Il padre di Alma legge la geografia come stabile, la storia come un accidente. Questo accade perché viene dalla Jugoslavia, dove si è sognato un nuovo paese, lo ha visto cambiare e poi infrangersi nel guardare al passato, identificando un popolo come diverso dall’altro, per fare di memorie sepolte ragioni di nuove guerre. Così fanno, oggi, i portatori di guerra. Rifiutare il passato significa, quindi, lasciar andare le ferite, ma crescere senza passato “non ti da – dice Manzon – una lettura del mondo”. Si tratta piuttosto di capire cosa farne,  come declinarlo in futuro.

Libri come questi sono allora chiavi per leggere il futuro, attraverso i temi cardine del presente.
E la prima urgenza del presente è quella “ecologica”, la riflessione sui luoghi che abitiamo, e a non essere ignavi rispetto a chi verrà, perché, scrive Lamberti “c’è troppo male per trovarlo in un punto solo”.

-.-.-

RICHIESTA 1.
Rispondi a queste domande sul brano:
(a) Da quale paese viene il padre di Alma?
(b) Secondo il brano, qual è la prima urgenza del presente?
(c) Chi scrive che "c'è troppo male per trovarlo in un punto solo"?
RICHIESTA 2.
Traduci in inglese questa frase del brano: "Libri come questi sono allora chiavi per leggere il futuro, attraverso i temi cardine del presente."
I record non hanno alcun legame con il brano.

-.-.-

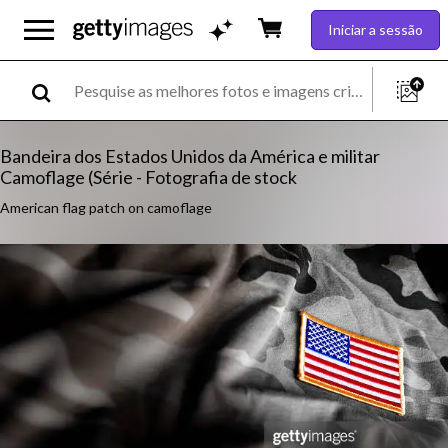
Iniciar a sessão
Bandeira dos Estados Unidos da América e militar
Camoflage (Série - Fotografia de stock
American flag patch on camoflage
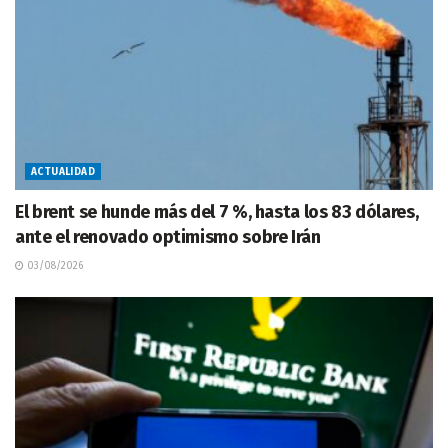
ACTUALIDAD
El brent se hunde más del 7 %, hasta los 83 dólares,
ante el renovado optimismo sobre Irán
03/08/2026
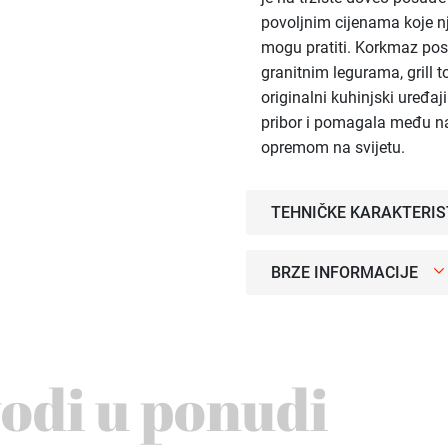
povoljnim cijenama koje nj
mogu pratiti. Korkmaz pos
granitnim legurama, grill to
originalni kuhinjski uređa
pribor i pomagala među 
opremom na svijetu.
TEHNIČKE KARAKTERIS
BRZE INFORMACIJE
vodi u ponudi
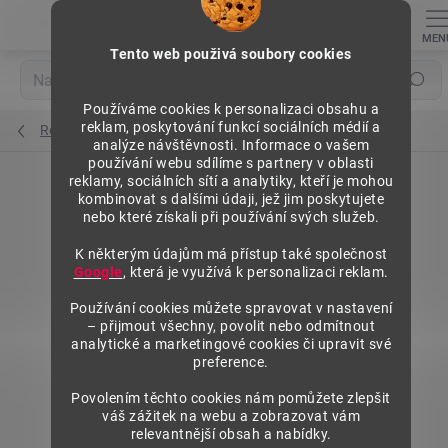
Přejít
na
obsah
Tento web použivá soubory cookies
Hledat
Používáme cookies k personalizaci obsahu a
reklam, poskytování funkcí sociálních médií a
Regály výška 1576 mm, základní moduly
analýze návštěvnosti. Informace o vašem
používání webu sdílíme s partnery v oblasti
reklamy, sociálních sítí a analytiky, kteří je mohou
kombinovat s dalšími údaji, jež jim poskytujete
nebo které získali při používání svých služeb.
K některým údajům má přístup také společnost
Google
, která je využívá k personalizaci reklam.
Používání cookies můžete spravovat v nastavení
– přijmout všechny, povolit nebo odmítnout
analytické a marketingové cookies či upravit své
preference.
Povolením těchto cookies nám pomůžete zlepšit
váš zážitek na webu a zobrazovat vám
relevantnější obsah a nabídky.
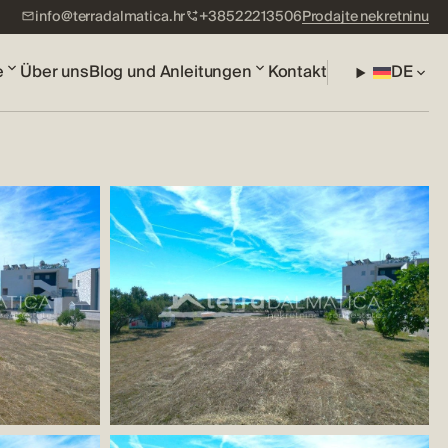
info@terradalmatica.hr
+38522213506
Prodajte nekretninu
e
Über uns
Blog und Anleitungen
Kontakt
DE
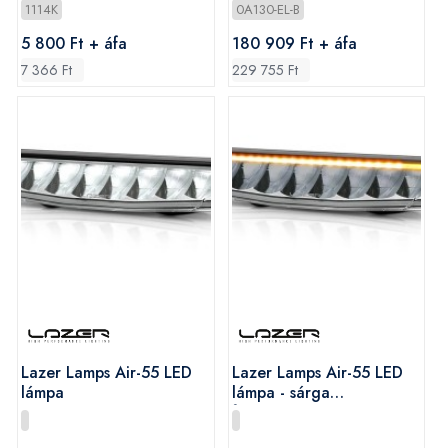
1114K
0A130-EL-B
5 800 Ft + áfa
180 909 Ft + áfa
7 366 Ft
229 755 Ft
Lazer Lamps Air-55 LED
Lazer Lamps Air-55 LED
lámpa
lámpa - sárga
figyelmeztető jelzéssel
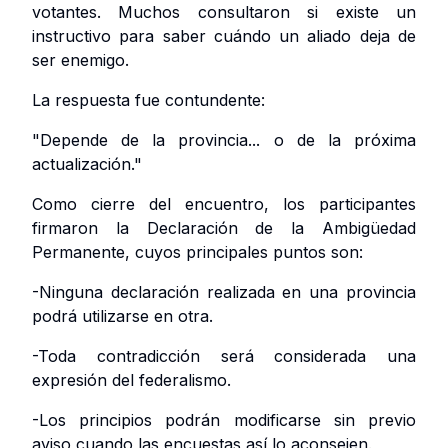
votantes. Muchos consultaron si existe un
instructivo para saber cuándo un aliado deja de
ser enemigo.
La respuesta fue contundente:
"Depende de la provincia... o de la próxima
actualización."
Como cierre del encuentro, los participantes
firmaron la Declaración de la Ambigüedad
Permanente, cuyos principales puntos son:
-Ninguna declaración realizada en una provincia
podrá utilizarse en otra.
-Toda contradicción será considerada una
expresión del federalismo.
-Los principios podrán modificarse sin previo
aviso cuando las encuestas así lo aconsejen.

-.-.-

RISPOSTA 1.
(a) Dalla Jugoslavia.
(b) Quella "ecologica".
(c) Lamberti.

RISPOSTA 2.
Books like these are, then, keys for reading the future, through the central themes of the present.